Mardi 10 avril, 17 h. L’effervescence règne dans la salle « Peter Benenson » du 169, chaussée de Wavre, où se trouvent les bureaux d’Amnesty. Nous attendons avec une excitation difficilement répressible l’arrivée imminente de celle que nous appelons par son prénom, Teodora.
Il faut dire que son cas a mobilisé beaucoup de nos forces, surtout celles des groupes locaux, dont des dizaines de représentants sont présents ce soir-là. Teodora, c’est cette jeune femme qui a été condamnée à 30 ans d’emprisonnement au Salvador pour « homicide avec circonstances aggravantes ». Son crime ? Avoir accouché d’un enfant mort-né en 2007. Pour cela, elle a passé 10 années de sa vie derrière les barreaux, loin de ses proches et de son fils qu’elle aime tant.
17 h 15 : celle dont la présence se fait tant désirer franchit le pas de la porte. Son large sourire illumine les lieux et les visages. Quelle émotion de la voir libre et parmi nous ! La rencontre peut enfin commencer…
AI : Comment as-tu accueilli la nouvelle de ta libération ?
Quand j’ai eu en mains le document mentionnant ma réduction de peine, je l’ai relu 500 fois. J’ai même oublié de manger ! Je l’ai lu et relu jusqu’à ce que je puisse y croire. Ensuite, quand j’ai finalement été libérée et que j’ai pu prendre mon fils dans mes bras, il m’a dit : « c’est ce que j’ai attendu depuis toutes ces années, maman ». C’était un moment tellement beau, mais, en même temps, j’étais tellement triste.

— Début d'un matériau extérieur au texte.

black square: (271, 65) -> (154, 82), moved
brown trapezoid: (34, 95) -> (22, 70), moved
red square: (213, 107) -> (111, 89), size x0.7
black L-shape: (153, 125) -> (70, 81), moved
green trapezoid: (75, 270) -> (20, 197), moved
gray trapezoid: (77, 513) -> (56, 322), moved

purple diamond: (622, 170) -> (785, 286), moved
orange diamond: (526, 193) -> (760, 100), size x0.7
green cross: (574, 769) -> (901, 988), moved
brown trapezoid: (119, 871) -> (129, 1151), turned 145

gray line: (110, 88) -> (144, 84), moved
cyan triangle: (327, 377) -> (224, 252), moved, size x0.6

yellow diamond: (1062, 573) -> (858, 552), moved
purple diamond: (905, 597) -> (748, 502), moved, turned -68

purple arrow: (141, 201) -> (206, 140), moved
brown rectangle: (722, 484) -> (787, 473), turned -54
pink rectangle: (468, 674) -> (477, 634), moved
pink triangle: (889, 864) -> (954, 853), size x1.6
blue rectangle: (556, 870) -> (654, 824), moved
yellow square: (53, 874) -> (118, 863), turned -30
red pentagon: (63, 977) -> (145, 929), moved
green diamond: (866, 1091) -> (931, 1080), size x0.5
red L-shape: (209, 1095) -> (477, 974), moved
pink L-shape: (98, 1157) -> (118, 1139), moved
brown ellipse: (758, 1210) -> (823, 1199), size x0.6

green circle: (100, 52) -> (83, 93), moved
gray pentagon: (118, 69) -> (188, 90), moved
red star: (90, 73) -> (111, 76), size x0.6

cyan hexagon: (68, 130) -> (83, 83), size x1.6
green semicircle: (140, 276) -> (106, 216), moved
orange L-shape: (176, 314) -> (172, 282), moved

AI : Comment as-tu vécu ces dix années de prison ?
Ce n’est pas simple de vivre en prison. Nous y sommes battues et discriminées. J’ai été reconnue coupable d’avortement, et l’avortement est tabou. Pour cette raison, le directeur de la prison a voulu m’enlever le droit de participer aux activités parce qu’il considérait je devais purger une peine plus sévère. Mais j’ai tellement insisté qu’à la fin, j’ai été autorisée à participer à certaines activités. Oui, ces dix années ont été difficiles, mais si moi je suis entrée en prison, la prison n’est jamais entrée en moi. Heureusement, ma famille ne m’a jamais jamais laissée tomber. L’achat d’un billet de bus était pour eux une grosse dépense, mais ils continuaient à venir me rendre visite. Cependant, je n’ai pu voir mon fils — qui avait trois ans au moment de ma condamnation — qu’une ou deux fois par an, et je ne l’ai plus du tout vu ces quatre dernières années. Il avait besoin d’une procuration et cela coûtait trop cher.
AI : À quel point toute cette mobilisation en ta faveur t’a aidée ?
Le soutien international est la chose la plus précieuse que moi et d’autres femmes pouvons obtenir dans cette situation. Chaque signe du monde extérieur nous fortifie d’espoir. Toutes ces signatures de pétitions visant à me faire libérer ont fait la différence. Aujourd’hui, je suis l’image de ce à quoi peuvent mener tous vos efforts et je suis un miroir pour toutes les autres femmes prises au piège de cette injustice. Je ne suis pas un conte de fées, je suis une histoire vraie. Tout ce soutien que j’ai reçu de tous ces gens partout dans le monde a planté une graine d’espoir dans mon cœur, et cela a donné naissance à une petite lumière, qui continue de brûler.
AI : Comment vois-tu ton futur maintenant que tu es libre ?
J’aimerais maintenant recevoir une bourse pour pouvoir étudier le droit, pour agir contre l’injustice qui prévaut au Salvador Maria Teresa [1] , moi-même et les autres femmes qui ont été libérées, nous allons nous battre ensemble pour la libération d’autres femmes innocentes qui sont en prison. Parce que perdre un enfant n’est pas un crime. Cela peut arriver à n’importe quelle femme. Et pourtant, nous sommes traitées comme des criminelles par le gouvernement salvadorien.